The relationship between cannabis and schizophrenia is not simply that people predisposed to psychosis happen to use more cannabis. While that’s part of the picture, the dose-dependent pattern (more use equals more risk) and the potency effect (stronger products, higher risk) both point toward a causal contribution, particularly in people with genetic vulnerability.
Lung and Respiratory Damage
Smoked cannabis, regardless of the device used, harms lung tissue. It causes scarring and damages small blood vessels in the lungs. Chronic smokers face a higher risk of bronchitis, persistent cough, and excess mucus production. The good news is that these symptoms generally improve after quitting.
The connection to lung cancer, emphysema, and COPD is less clear. Cannabis smoke contains many of the same toxins and carcinogens as tobacco smoke, but the research hasn’t yet established definitive long-term risk numbers for these diseases. This gap exists partly because most long-term cannabis smokers also smoke or have smoked tobacco, making it hard to isolate the effects.
Heart and Stroke Risk
Daily cannabis use is associated with a 25% increased risk of heart attack and a 42% increased risk of stroke compared to non-use. These numbers come from a large study of U.S. adults published in the Journal of the American Heart Association.
The most striking finding involved people who had never smoked tobacco or used e-cigarettes. In that group, daily cannabis use was associated with more than double the risk of stroke. This matters because it removes tobacco as a confounding factor, suggesting cannabis itself contributes to cardiovascular risk rather than simply being a marker for people who also smoke cigarettes. The mechanisms likely involve the effects of THC on heart rate, blood pressure, and blood vessel function.
Cannabis Use Disorder and Dependence
Roughly 3 in 10 people who use cannabis develop cannabis use disorder, characterized by difficulty controlling use, continued use despite negative consequences, and withdrawal symptoms when stopping. Starting before age 18 significantly increases this risk.
Withdrawal is real and can be uncomfortable. Symptoms typically begin within 24 to 48 hours of stopping heavy, long-term use and peak around day three.
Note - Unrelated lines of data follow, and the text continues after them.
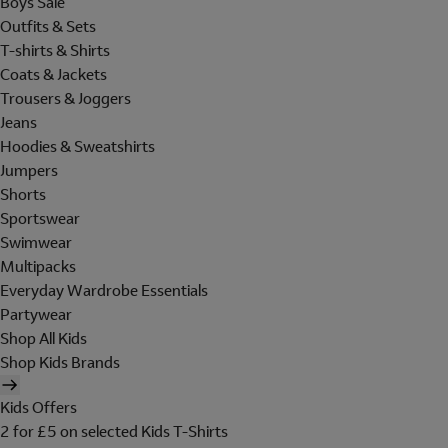
Boys Sale
Outfits & Sets
T-shirts & Shirts
Coats & Jackets
Trousers & Joggers
Jeans
Hoodies & Sweatshirts
Jumpers
Shorts
Sportswear
Swimwear
Multipacks
Everyday Wardrobe Essentials
Partywear
Shop All Kids
Shop Kids Brands
Kids Offers
2 for £5 on selected Kids T-Shirts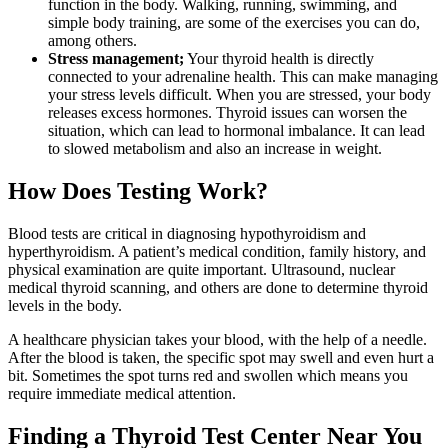
function in the body. Walking, running, swimming, and
simple body training, are some of the exercises you can do,
among others.
Stress management;
Your thyroid health is directly
connected to your adrenaline health. This can make managing
your stress levels difficult. When you are stressed, your body
releases excess hormones. Thyroid issues can worsen the
situation, which can lead to hormonal imbalance. It can lead
to slowed metabolism and also an increase in weight.
How Does Testing Work?
Blood tests are critical in diagnosing hypothyroidism and
hyperthyroidism. A patient’s medical condition, family history, and
physical examination are quite important. Ultrasound, nuclear
medical thyroid scanning, and others are done to determine thyroid
levels in the body.
A healthcare physician takes your blood, with the help of a needle.
After the blood is taken, the specific spot may swell and even hurt a
bit. Sometimes the spot turns red and swollen which means you
require immediate medical attention.
Finding a Thyroid Test Center Near You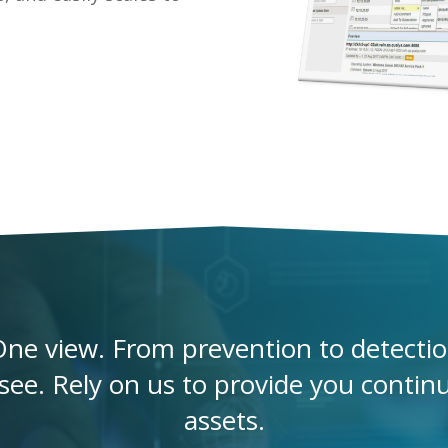
ne view. From prevention to detection
ee. Rely on us to provide you continuou
assets.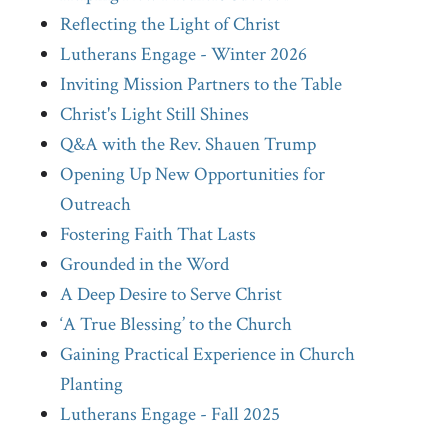
Reflecting the Light of Christ
Lutherans Engage - Winter 2026
Inviting Mission Partners to the Table
Christ's Light Still Shines
Q&A with the Rev. Shauen Trump
Opening Up New Opportunities for
Outreach
Fostering Faith That Lasts
Grounded in the Word
A Deep Desire to Serve Christ
‘A True Blessing’ to the Church
Gaining Practical Experience in Church
Planting
Lutherans Engage - Fall 2025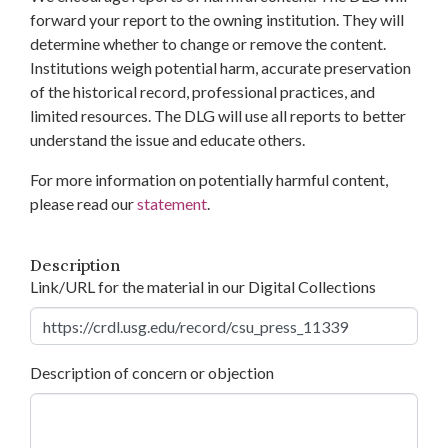
forward your report to the owning institution. They will
determine whether to change or remove the content.
Institutions weigh potential harm, accurate preservation
of the historical record, professional practices, and
limited resources. The DLG will use all reports to better
understand the issue and educate others.
For more information on potentially harmful content,
please read our
statement
.
Description
Link/URL for the material in our Digital Collections
Description of concern or objection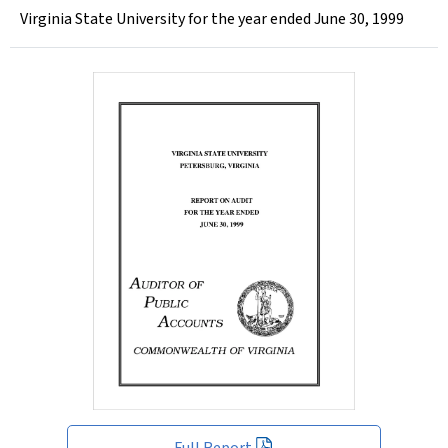
Virginia State University for the year ended June 30, 1999
Full Report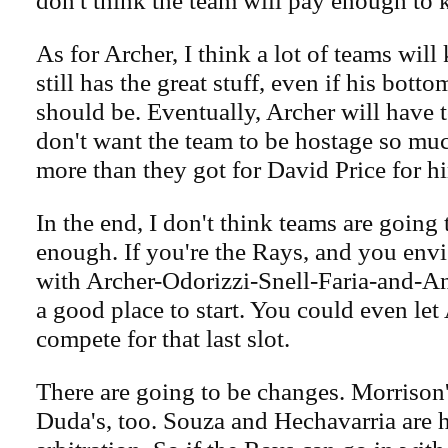
don't think the team will pay enough to 
As for Archer, I think a lot of teams will 
still has the great stuff, even if his bottom
should be. Eventually, Archer will have 
don't want the team to be hostage so muc
more than they got for David Price for h
In the end, I don't think teams are going 
enough. If you're the Rays, and you envi
with Archer-Odorizzi-Snell-Faria-and-An
a good place to start. You could even let 
compete for that last slot.
There are going to be changes. Morrison's
Duda's, too. Souza and Hechavarria are 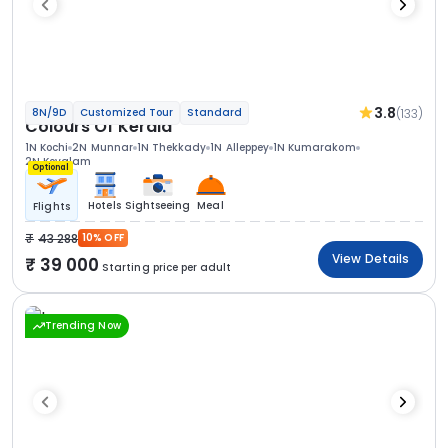
3.8
(133)
8N/9D
Customized Tour
Standard
Colours Of Kerala
1N Kochi
2N Munnar
1N Thekkady
1N Alleppey
1N Kumarakom
2N Kovalam
Optional
Hotels
Sightseeing
Meal
Flights
43 288
10% OFF
View Details
39 000
Starting price per adult
Trending Now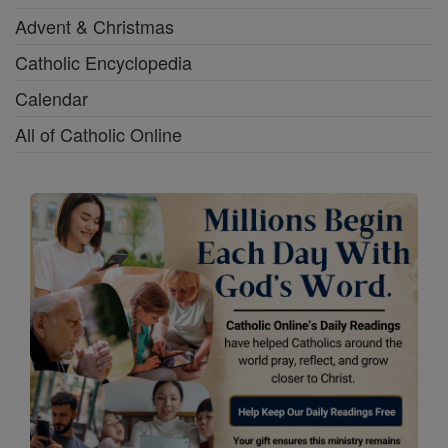
Advent & Christmas
Catholic Encyclopedia
Calendar
All of Catholic Online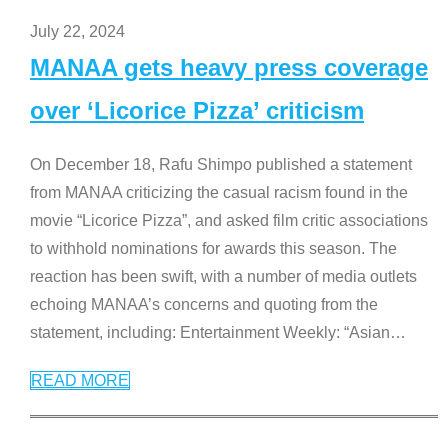
July 22, 2024
MANAA gets heavy press coverage
over ‘Licorice Pizza’ criticism
On December 18, Rafu Shimpo published a statement
from MANAA criticizing the casual racism found in the
movie “Licorice Pizza”, and asked film critic associations
to withhold nominations for awards this season. The
reaction has been swift, with a number of media outlets
echoing MANAA’s concerns and quoting from the
statement, including: Entertainment Weekly: “Asian
…
READ MORE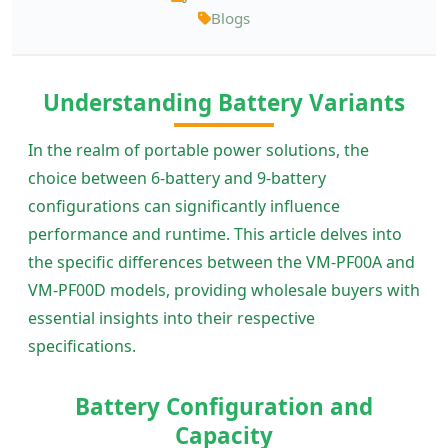
Blogs
Understanding Battery Variants
In the realm of portable power solutions, the
choice between 6-battery and 9-battery
configurations can significantly influence
performance and runtime. This article delves into
the specific differences between the VM-PF00A and
VM-PF00D models, providing wholesale buyers with
essential insights into their respective
specifications.
Battery Configuration and
Capacity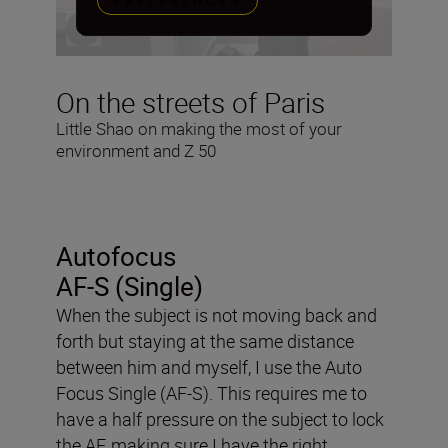
PREFERENCES
On the streets of Paris
Little Shao on making the most of your
environment and Z 50
Autofocus
AF-S (Single)
When the subject is not moving back and
forth but staying at the same distance
between him and myself, I use the Auto
Focus Single (AF-S). This requires me to
have a half pressure on the subject to lock
the AF, making sure I have the right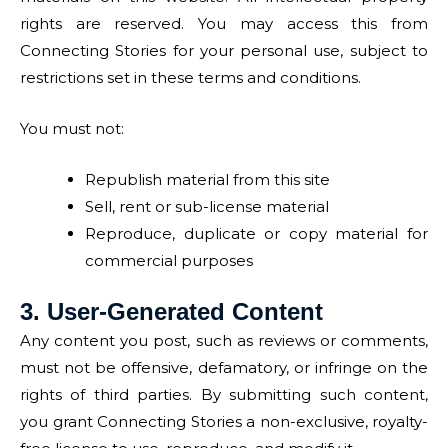
rights are reserved. You may access this from
Connecting Stories for your personal use, subject to
restrictions set in these terms and conditions.
You must not:
Republish material from this site
Sell, rent or sub-license material
Reproduce, duplicate or copy material for
commercial purposes
3. User-Generated Content
Any content you post, such as reviews or comments,
must not be offensive, defamatory, or infringe on the
rights of third parties. By submitting such content,
you grant Connecting Stories a non-exclusive, royalty-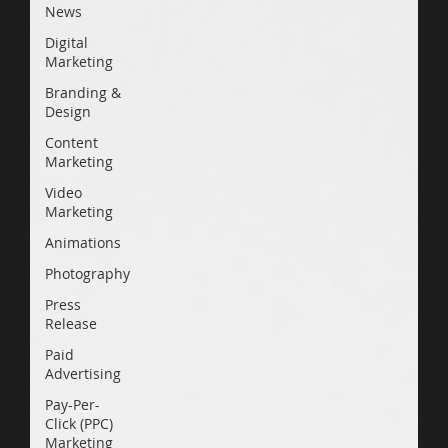
News
Digital
Marketing
Branding &
Design
Content
Marketing
Video
Marketing
Animations
Photography
Press
Release
Paid
Advertising
Pay-Per-
Click (PPC)
Marketing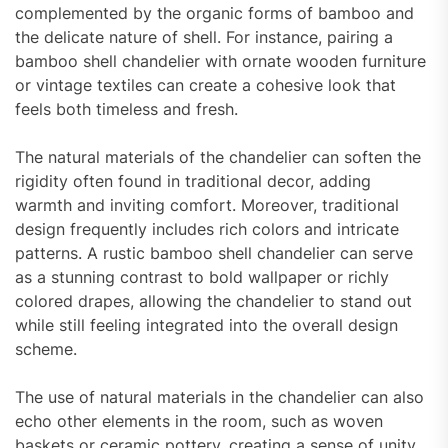
complemented by the organic forms of bamboo and
the delicate nature of shell. For instance, pairing a
bamboo shell chandelier with ornate wooden furniture
or vintage textiles can create a cohesive look that
feels both timeless and fresh.
The natural materials of the chandelier can soften the
rigidity often found in traditional decor, adding
warmth and inviting comfort. Moreover, traditional
design frequently includes rich colors and intricate
patterns. A rustic bamboo shell chandelier can serve
as a stunning contrast to bold wallpaper or richly
colored drapes, allowing the chandelier to stand out
while still feeling integrated into the overall design
scheme.
The use of natural materials in the chandelier can also
echo other elements in the room, such as woven
baskets or ceramic pottery, creating a sense of unity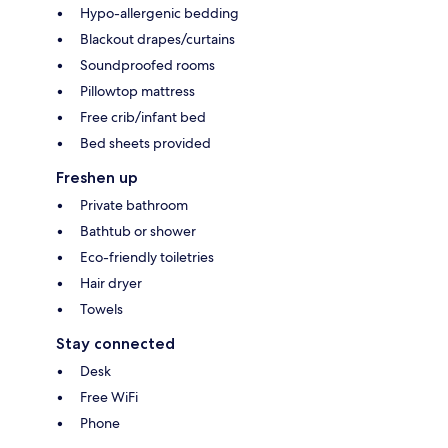
Hypo-allergenic bedding
Blackout drapes/curtains
Soundproofed rooms
Pillowtop mattress
Free crib/infant bed
Bed sheets provided
Freshen up
Private bathroom
Bathtub or shower
Eco-friendly toiletries
Hair dryer
Towels
Stay connected
Desk
Free WiFi
Phone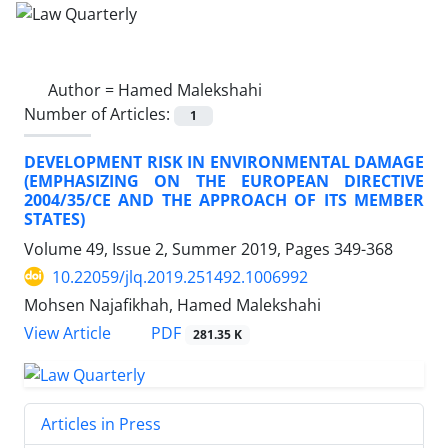
Author =
Hamed Malekshahi
Number of Articles:
1
DEVELOPMENT RISK IN ENVIRONMENTAL DAMAGE
(EMPHASIZING ON THE EUROPEAN DIRECTIVE
2004/35/CE AND THE APPROACH OF ITS MEMBER
STATES)
Volume 49, Issue 2, Summer 2019, Pages
349-368
10.22059/jlq.2019.251492.1006992
Mohsen Najafikhah, Hamed Malekshahi
PDF
View Article
281.35 K
Articles in Press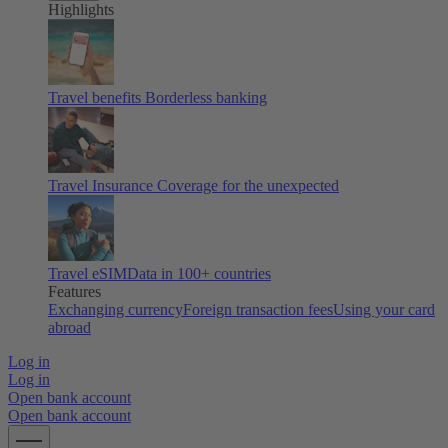
Highlights
Travel benefits
Borderless banking
Travel Insurance
Coverage for the unexpected
Travel eSIM
Data in 100+ countries
Features
Exchanging currency
Foreign transaction fees
Using your card
abroad
Log in
Log in
Open bank account
Open bank account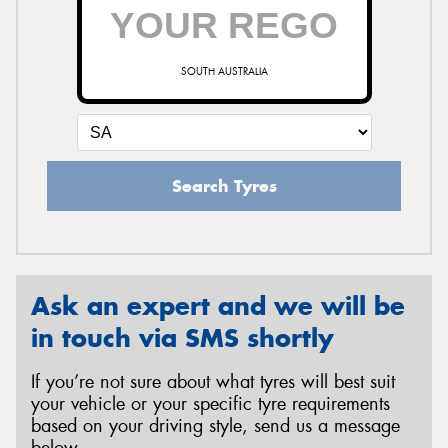
SOUTH AUSTRALIA
Search Tyres
Ask an expert and we will be
in touch via SMS shortly
If you’re not sure about what tyres will best suit
your vehicle or your specific tyre requirements
based on your driving style, send us a message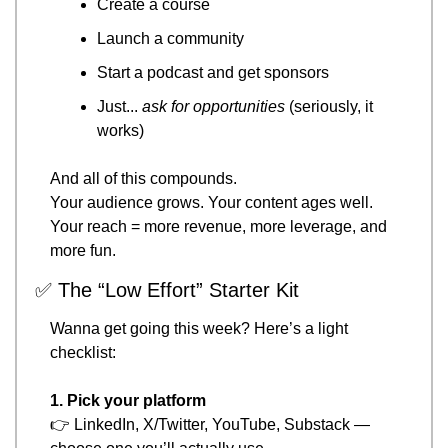
Create a course
Launch a community
Start a podcast and get sponsors
Just... 
ask for opportunities
 (seriously, it 
works)
And all of this compounds.
Your audience grows. Your content ages well.
Your reach = more revenue, more leverage, and 
more fun.
✅
 The “Low Effort” Starter Kit
Wanna get going this week? Here’s a light 
checklist:
1. Pick your platform
👉 LinkedIn, X/Twitter, YouTube, Substack — 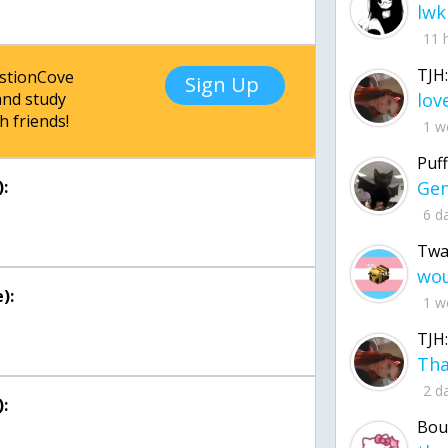
lwk
11 
TJH:
estionCove
Sign Up
nd study
h friends!
1 w
Puff
:
6 d
Twa
):
1 w
TJH:
2 d
:
Bou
The most common symptoms include irritability, anxiety, restlessness, decreased appetite, depressed mood, insomnia, and vivid or disturbing dreams. Most symptoms resolve within two weeks, though some can linger for three weeks or longer in very heavy users.
Cannabinoid Hyperemesis Syndrome
Cannabinoid hyperemesis syndrome (CHS) is a condition that develops in long-term users, typically after about 10 to 12 years of regular use. It causes cycles of severe nausea, intense abdominal pain, and repeated vomiting that can reach up to five times per hour. A hallmark feature is that hot showers provide temporary relief, and many people with CHS shower compulsively for hours each day.
CHS often begins with a prodromal phase of morning nausea and stomach discomfort that can last months or even years before progressing to full episodes. The only proven treatment is stopping cannabis use entirely. People who resume use after recovery typically see the symptoms return.
Pregnancy and Prenatal Exposure
Cannabis use during pregnancy may affect the developing brain of the fetus. Studies suggest that children exposed to cannabis in utero are more likely to have problems with attention, memory, problem-solving, and behavior later in life. The research in this area is still growing, but the existing evidence is consistent enough that prenatal exposure is considered a meaningful risk factor for neurodevelopmental differences in children.